Die Regisseurin Schirin Khodadadian inszeniert die Mutter-Tochter-Geschichte in der Sammlung der Gipsabgüsse des Archäologischen Instituts der Universität Göttingen und rückt damit das Verhältnis von Bild und Abbild, von Wirklichkeit und Fiktion in den Fokus. Was stellen wir nach außen dar und wie geht das mit dem einher, was wir im Inneren wirklich sind?
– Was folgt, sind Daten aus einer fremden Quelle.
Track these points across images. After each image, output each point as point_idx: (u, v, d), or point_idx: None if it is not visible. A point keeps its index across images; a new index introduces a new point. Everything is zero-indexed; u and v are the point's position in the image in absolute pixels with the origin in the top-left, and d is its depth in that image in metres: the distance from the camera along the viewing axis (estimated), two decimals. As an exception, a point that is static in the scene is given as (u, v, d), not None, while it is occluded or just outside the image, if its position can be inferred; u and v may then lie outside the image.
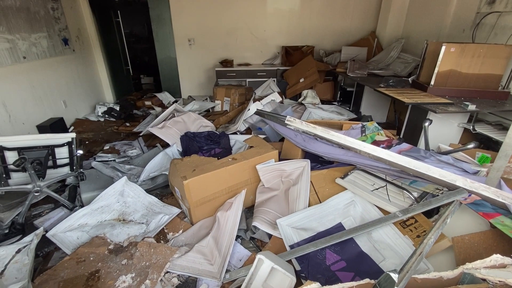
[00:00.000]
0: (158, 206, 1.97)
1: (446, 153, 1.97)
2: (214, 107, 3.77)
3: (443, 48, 2.34)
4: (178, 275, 1.48)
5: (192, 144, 2.65)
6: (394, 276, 0.87)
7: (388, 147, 1.99)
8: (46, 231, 1.65)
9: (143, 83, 6.47)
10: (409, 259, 1.03)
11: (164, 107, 4.26)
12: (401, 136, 2.80)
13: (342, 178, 1.82)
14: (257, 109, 2.92)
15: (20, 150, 1.93)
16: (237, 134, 2.91)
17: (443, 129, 2.35)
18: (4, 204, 1.95)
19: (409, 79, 2.99)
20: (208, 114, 3.70)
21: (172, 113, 3.06)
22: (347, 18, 4.53)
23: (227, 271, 1.47)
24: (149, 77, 6.57)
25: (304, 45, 4.53)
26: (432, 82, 2.49)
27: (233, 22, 4.39)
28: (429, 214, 1.56)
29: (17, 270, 1.39)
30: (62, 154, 2.11)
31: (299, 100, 3.79)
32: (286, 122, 1.91)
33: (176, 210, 1.91)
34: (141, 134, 3.12)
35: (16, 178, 2.01)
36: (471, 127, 2.38)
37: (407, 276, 0.94)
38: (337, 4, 4.41)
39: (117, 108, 4.11)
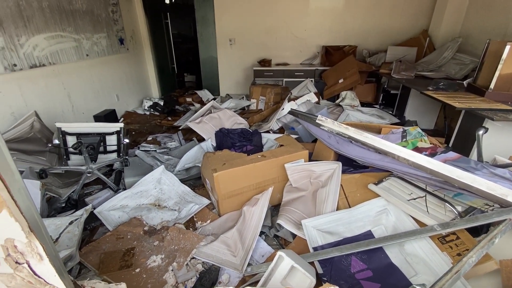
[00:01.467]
0: (190, 195, 2.09)
1: (504, 166, 1.73)
2: (249, 105, 3.83)
3: (507, 47, 2.06)
4: (203, 262, 1.55)
5: (226, 140, 2.74)
6: (421, 290, 0.81)
7: (432, 155, 1.82)
8: (94, 208, 1.86)
9: (186, 81, 6.86)
10: (444, 276, 0.94)
11: (203, 104, 4.46)
12: (450, 145, 2.55)
13: (376, 184, 1.72)
14: (291, 108, 2.90)
15: (78, 135, 2.20)
16: (269, 132, 2.93)
17: (501, 139, 2.08)
18: (63, 182, 2.25)
19: (464, 82, 2.69)
20: (243, 112, 3.79)
21: (210, 109, 3.20)
22: (396, 16, 4.24)
23: (249, 264, 1.50)
24: (191, 76, 6.93)
25: (346, 45, 4.36)
26: (492, 86, 2.21)
27: (273, 21, 4.42)
28: (475, 232, 1.40)
29: (68, 239, 1.59)
30: (111, 141, 2.36)
31: (337, 101, 3.66)
32: (317, 121, 1.87)
33: (206, 201, 2.00)
34: (180, 128, 3.32)
35: (74, 160, 2.30)
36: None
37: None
38: (386, 1, 4.16)
39: (161, 103, 4.42)
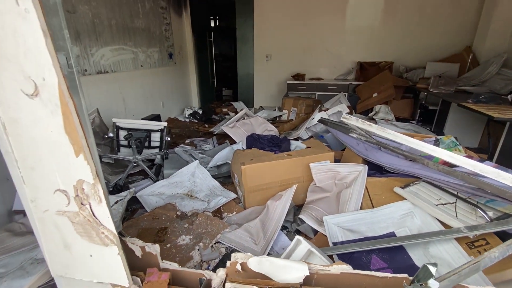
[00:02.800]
0: (219, 190, 2.24)
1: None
2: (281, 116, 3.98)
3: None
4: (226, 247, 1.65)
5: (256, 144, 2.89)
6: (432, 269, 0.83)
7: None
8: (136, 193, 2.11)
9: (223, 95, 7.31)
10: (462, 265, 0.93)
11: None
12: (493, 161, 2.39)
13: (402, 187, 1.70)
14: (321, 117, 2.98)
15: (128, 130, 2.53)
16: (298, 140, 3.02)
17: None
18: (112, 170, 2.57)
19: (509, 96, 2.54)
20: (274, 121, 3.94)
21: (243, 116, 3.41)
22: (436, 33, 4.16)
23: (269, 254, 1.57)
24: (229, 90, 7.39)
25: (382, 61, 4.36)
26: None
27: (309, 38, 4.62)
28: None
29: (113, 214, 1.82)
30: (155, 138, 2.66)
31: (370, 114, 3.64)
32: (342, 118, 1.93)
33: (233, 195, 2.13)
34: (215, 133, 3.57)
35: (123, 152, 2.63)
36: None
37: (452, 278, 0.86)
38: (426, 18, 4.13)
39: (200, 112, 4.80)
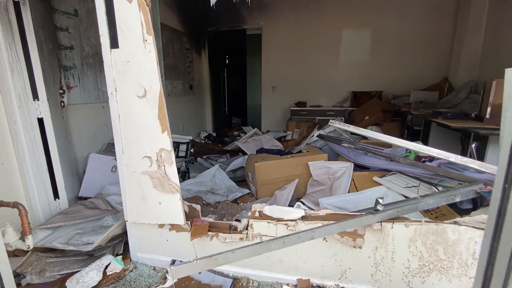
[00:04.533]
0: (235, 188, 2.75)
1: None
2: (285, 136, 4.57)
3: (494, 82, 2.54)
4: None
5: (265, 155, 3.44)
6: (380, 200, 1.32)
7: (430, 160, 2.27)
8: (169, 188, 2.63)
9: (233, 122, 8.06)
10: (402, 201, 1.42)
11: (247, 136, 5.34)
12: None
13: (380, 177, 2.20)
14: (319, 133, 3.55)
15: (162, 141, 3.13)
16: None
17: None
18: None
19: (472, 114, 3.10)
20: (279, 140, 4.52)
21: (253, 134, 4.01)
22: (418, 66, 4.88)
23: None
24: (238, 118, 8.16)
25: (373, 90, 5.05)
26: (488, 115, 2.62)
27: (309, 72, 5.39)
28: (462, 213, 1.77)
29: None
30: (182, 149, 3.24)
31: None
32: (329, 124, 2.48)
33: (247, 191, 2.63)
34: (229, 149, 4.14)
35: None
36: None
37: (396, 210, 1.35)
38: (408, 54, 4.87)
39: (214, 134, 5.44)
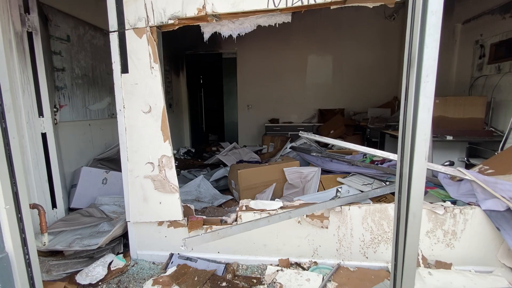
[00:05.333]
0: (219, 195, 3.02)
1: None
2: (262, 149, 4.97)
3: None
4: (230, 223, 2.40)
5: (244, 166, 3.77)
6: (340, 189, 1.72)
7: (381, 163, 2.78)
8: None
9: (210, 139, 8.32)
10: (358, 194, 1.83)
11: (225, 151, 5.65)
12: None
13: (343, 178, 2.64)
14: (292, 145, 4.00)
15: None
16: (276, 163, 3.95)
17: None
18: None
19: (414, 126, 3.76)
20: (256, 153, 4.89)
21: (232, 148, 4.34)
22: (373, 87, 5.67)
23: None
24: (214, 135, 8.45)
25: (336, 108, 5.71)
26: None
27: (281, 92, 5.95)
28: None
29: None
30: (167, 162, 3.46)
31: (329, 146, 4.73)
32: (299, 134, 2.91)
33: (230, 197, 2.92)
34: (209, 163, 4.41)
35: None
36: (465, 159, 2.98)
37: (352, 197, 1.76)
38: (364, 77, 5.65)
39: (193, 150, 5.67)
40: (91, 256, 1.92)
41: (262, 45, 5.81)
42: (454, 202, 1.76)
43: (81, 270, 1.72)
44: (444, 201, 1.79)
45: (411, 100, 0.90)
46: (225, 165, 3.95)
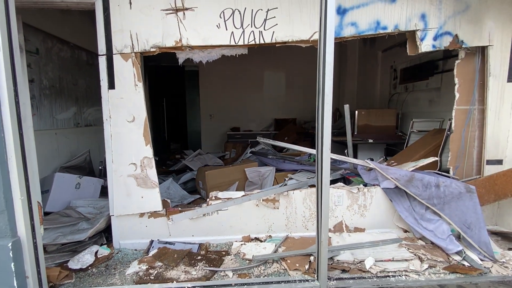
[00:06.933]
0: (188, 196, 3.39)
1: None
2: (225, 155, 5.42)
3: (356, 112, 4.06)
4: (199, 216, 2.80)
5: (209, 170, 4.18)
6: (286, 179, 2.29)
7: (322, 162, 3.46)
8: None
9: (171, 148, 8.46)
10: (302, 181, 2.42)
11: (189, 158, 5.94)
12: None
13: (292, 174, 3.25)
14: (251, 150, 4.54)
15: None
16: (238, 166, 4.43)
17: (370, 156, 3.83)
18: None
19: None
20: (220, 158, 5.32)
21: (197, 154, 4.72)
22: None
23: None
24: (176, 144, 8.62)
25: (289, 118, 6.48)
26: (355, 132, 4.10)
27: (241, 102, 6.51)
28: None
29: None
30: (136, 168, 3.70)
31: (283, 151, 5.41)
32: (257, 139, 3.48)
33: (198, 196, 3.31)
34: (175, 169, 4.70)
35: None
36: (384, 157, 3.85)
37: (297, 183, 2.33)
38: (312, 91, 6.52)
39: (157, 158, 5.85)
40: (74, 250, 2.15)
41: (223, 60, 6.33)
42: (365, 185, 2.46)
43: (70, 259, 1.96)
44: (360, 185, 2.48)
45: (320, 114, 1.49)
46: (191, 170, 4.30)
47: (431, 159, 2.33)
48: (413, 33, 2.24)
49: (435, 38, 2.21)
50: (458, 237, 2.11)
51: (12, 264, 1.44)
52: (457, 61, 2.35)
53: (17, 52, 1.49)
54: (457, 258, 1.98)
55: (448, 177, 2.29)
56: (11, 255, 1.44)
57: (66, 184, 2.81)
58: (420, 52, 2.26)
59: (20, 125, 1.49)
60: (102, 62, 2.01)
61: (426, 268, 1.85)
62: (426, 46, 2.23)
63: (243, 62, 6.55)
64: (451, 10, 2.16)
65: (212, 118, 6.59)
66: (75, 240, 2.08)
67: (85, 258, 1.94)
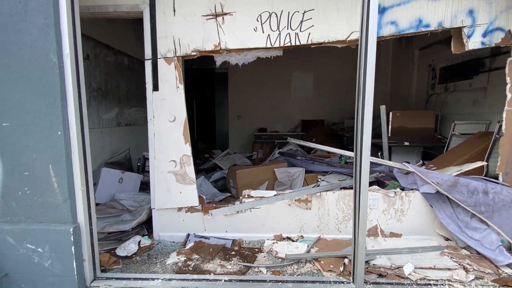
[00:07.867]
0: (218, 193, 3.50)
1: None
2: (252, 155, 5.50)
3: (391, 113, 3.92)
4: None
5: (238, 169, 4.27)
6: (319, 180, 2.28)
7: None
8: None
9: (199, 147, 8.76)
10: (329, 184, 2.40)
11: (217, 157, 6.12)
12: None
13: (323, 175, 3.22)
14: (280, 151, 4.57)
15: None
16: (266, 167, 4.48)
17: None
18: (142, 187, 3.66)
19: (382, 134, 4.46)
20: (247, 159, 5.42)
21: (226, 153, 4.85)
22: (348, 101, 6.41)
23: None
24: (203, 144, 8.91)
25: (317, 119, 6.40)
26: (389, 134, 3.95)
27: (268, 103, 6.57)
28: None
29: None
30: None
31: (312, 152, 5.36)
32: (288, 139, 3.49)
33: (229, 194, 3.41)
34: (205, 168, 4.87)
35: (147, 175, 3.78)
36: (421, 161, 3.68)
37: (327, 186, 2.32)
38: (341, 92, 6.40)
39: (187, 157, 6.10)
40: (119, 239, 2.33)
41: (252, 62, 6.44)
42: (403, 189, 2.38)
43: (117, 247, 2.14)
44: (397, 189, 2.40)
45: (360, 115, 1.49)
46: (220, 169, 4.43)
47: (478, 164, 2.19)
48: (459, 30, 2.13)
49: (484, 35, 2.08)
50: (509, 249, 1.96)
51: (73, 247, 1.61)
52: (509, 59, 2.18)
53: (81, 60, 1.67)
54: (508, 271, 1.84)
55: (497, 183, 2.14)
56: (72, 239, 1.61)
57: (111, 179, 3.05)
58: (466, 50, 2.14)
59: (82, 124, 1.67)
60: (148, 66, 2.16)
61: (473, 279, 1.75)
62: (473, 43, 2.10)
63: (272, 63, 6.60)
64: (504, 5, 2.02)
65: (240, 119, 6.72)
66: (120, 230, 2.25)
67: (130, 247, 2.10)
Delphine de Vigan wurde 1966 in Paris geboren. Nach ihrem Studium arbeitete sie zunächst in einem Institut für Meinungsforschung und schrieb abends und in der Nacht. Ihren ersten Roman »Tage ohne Hunger«, indem sie ihre eigene Anorexie Erkrankung thematisierte, veröffentlichte de Vigan noch unter dem Pseudonym Lou Delvig. Der literarische Durchbruch gelang ihr 2007 mit »No & ich«. Ihr Werk wurde mehrfach ausgezeichnet und steht in Frankreich und international regelmäßig auf den Bestsellerlisten. 2022 erschien ihr jüngster Roman »Die Kinder sind Könige«. Die Autorin lebt und arbeitet in Paris.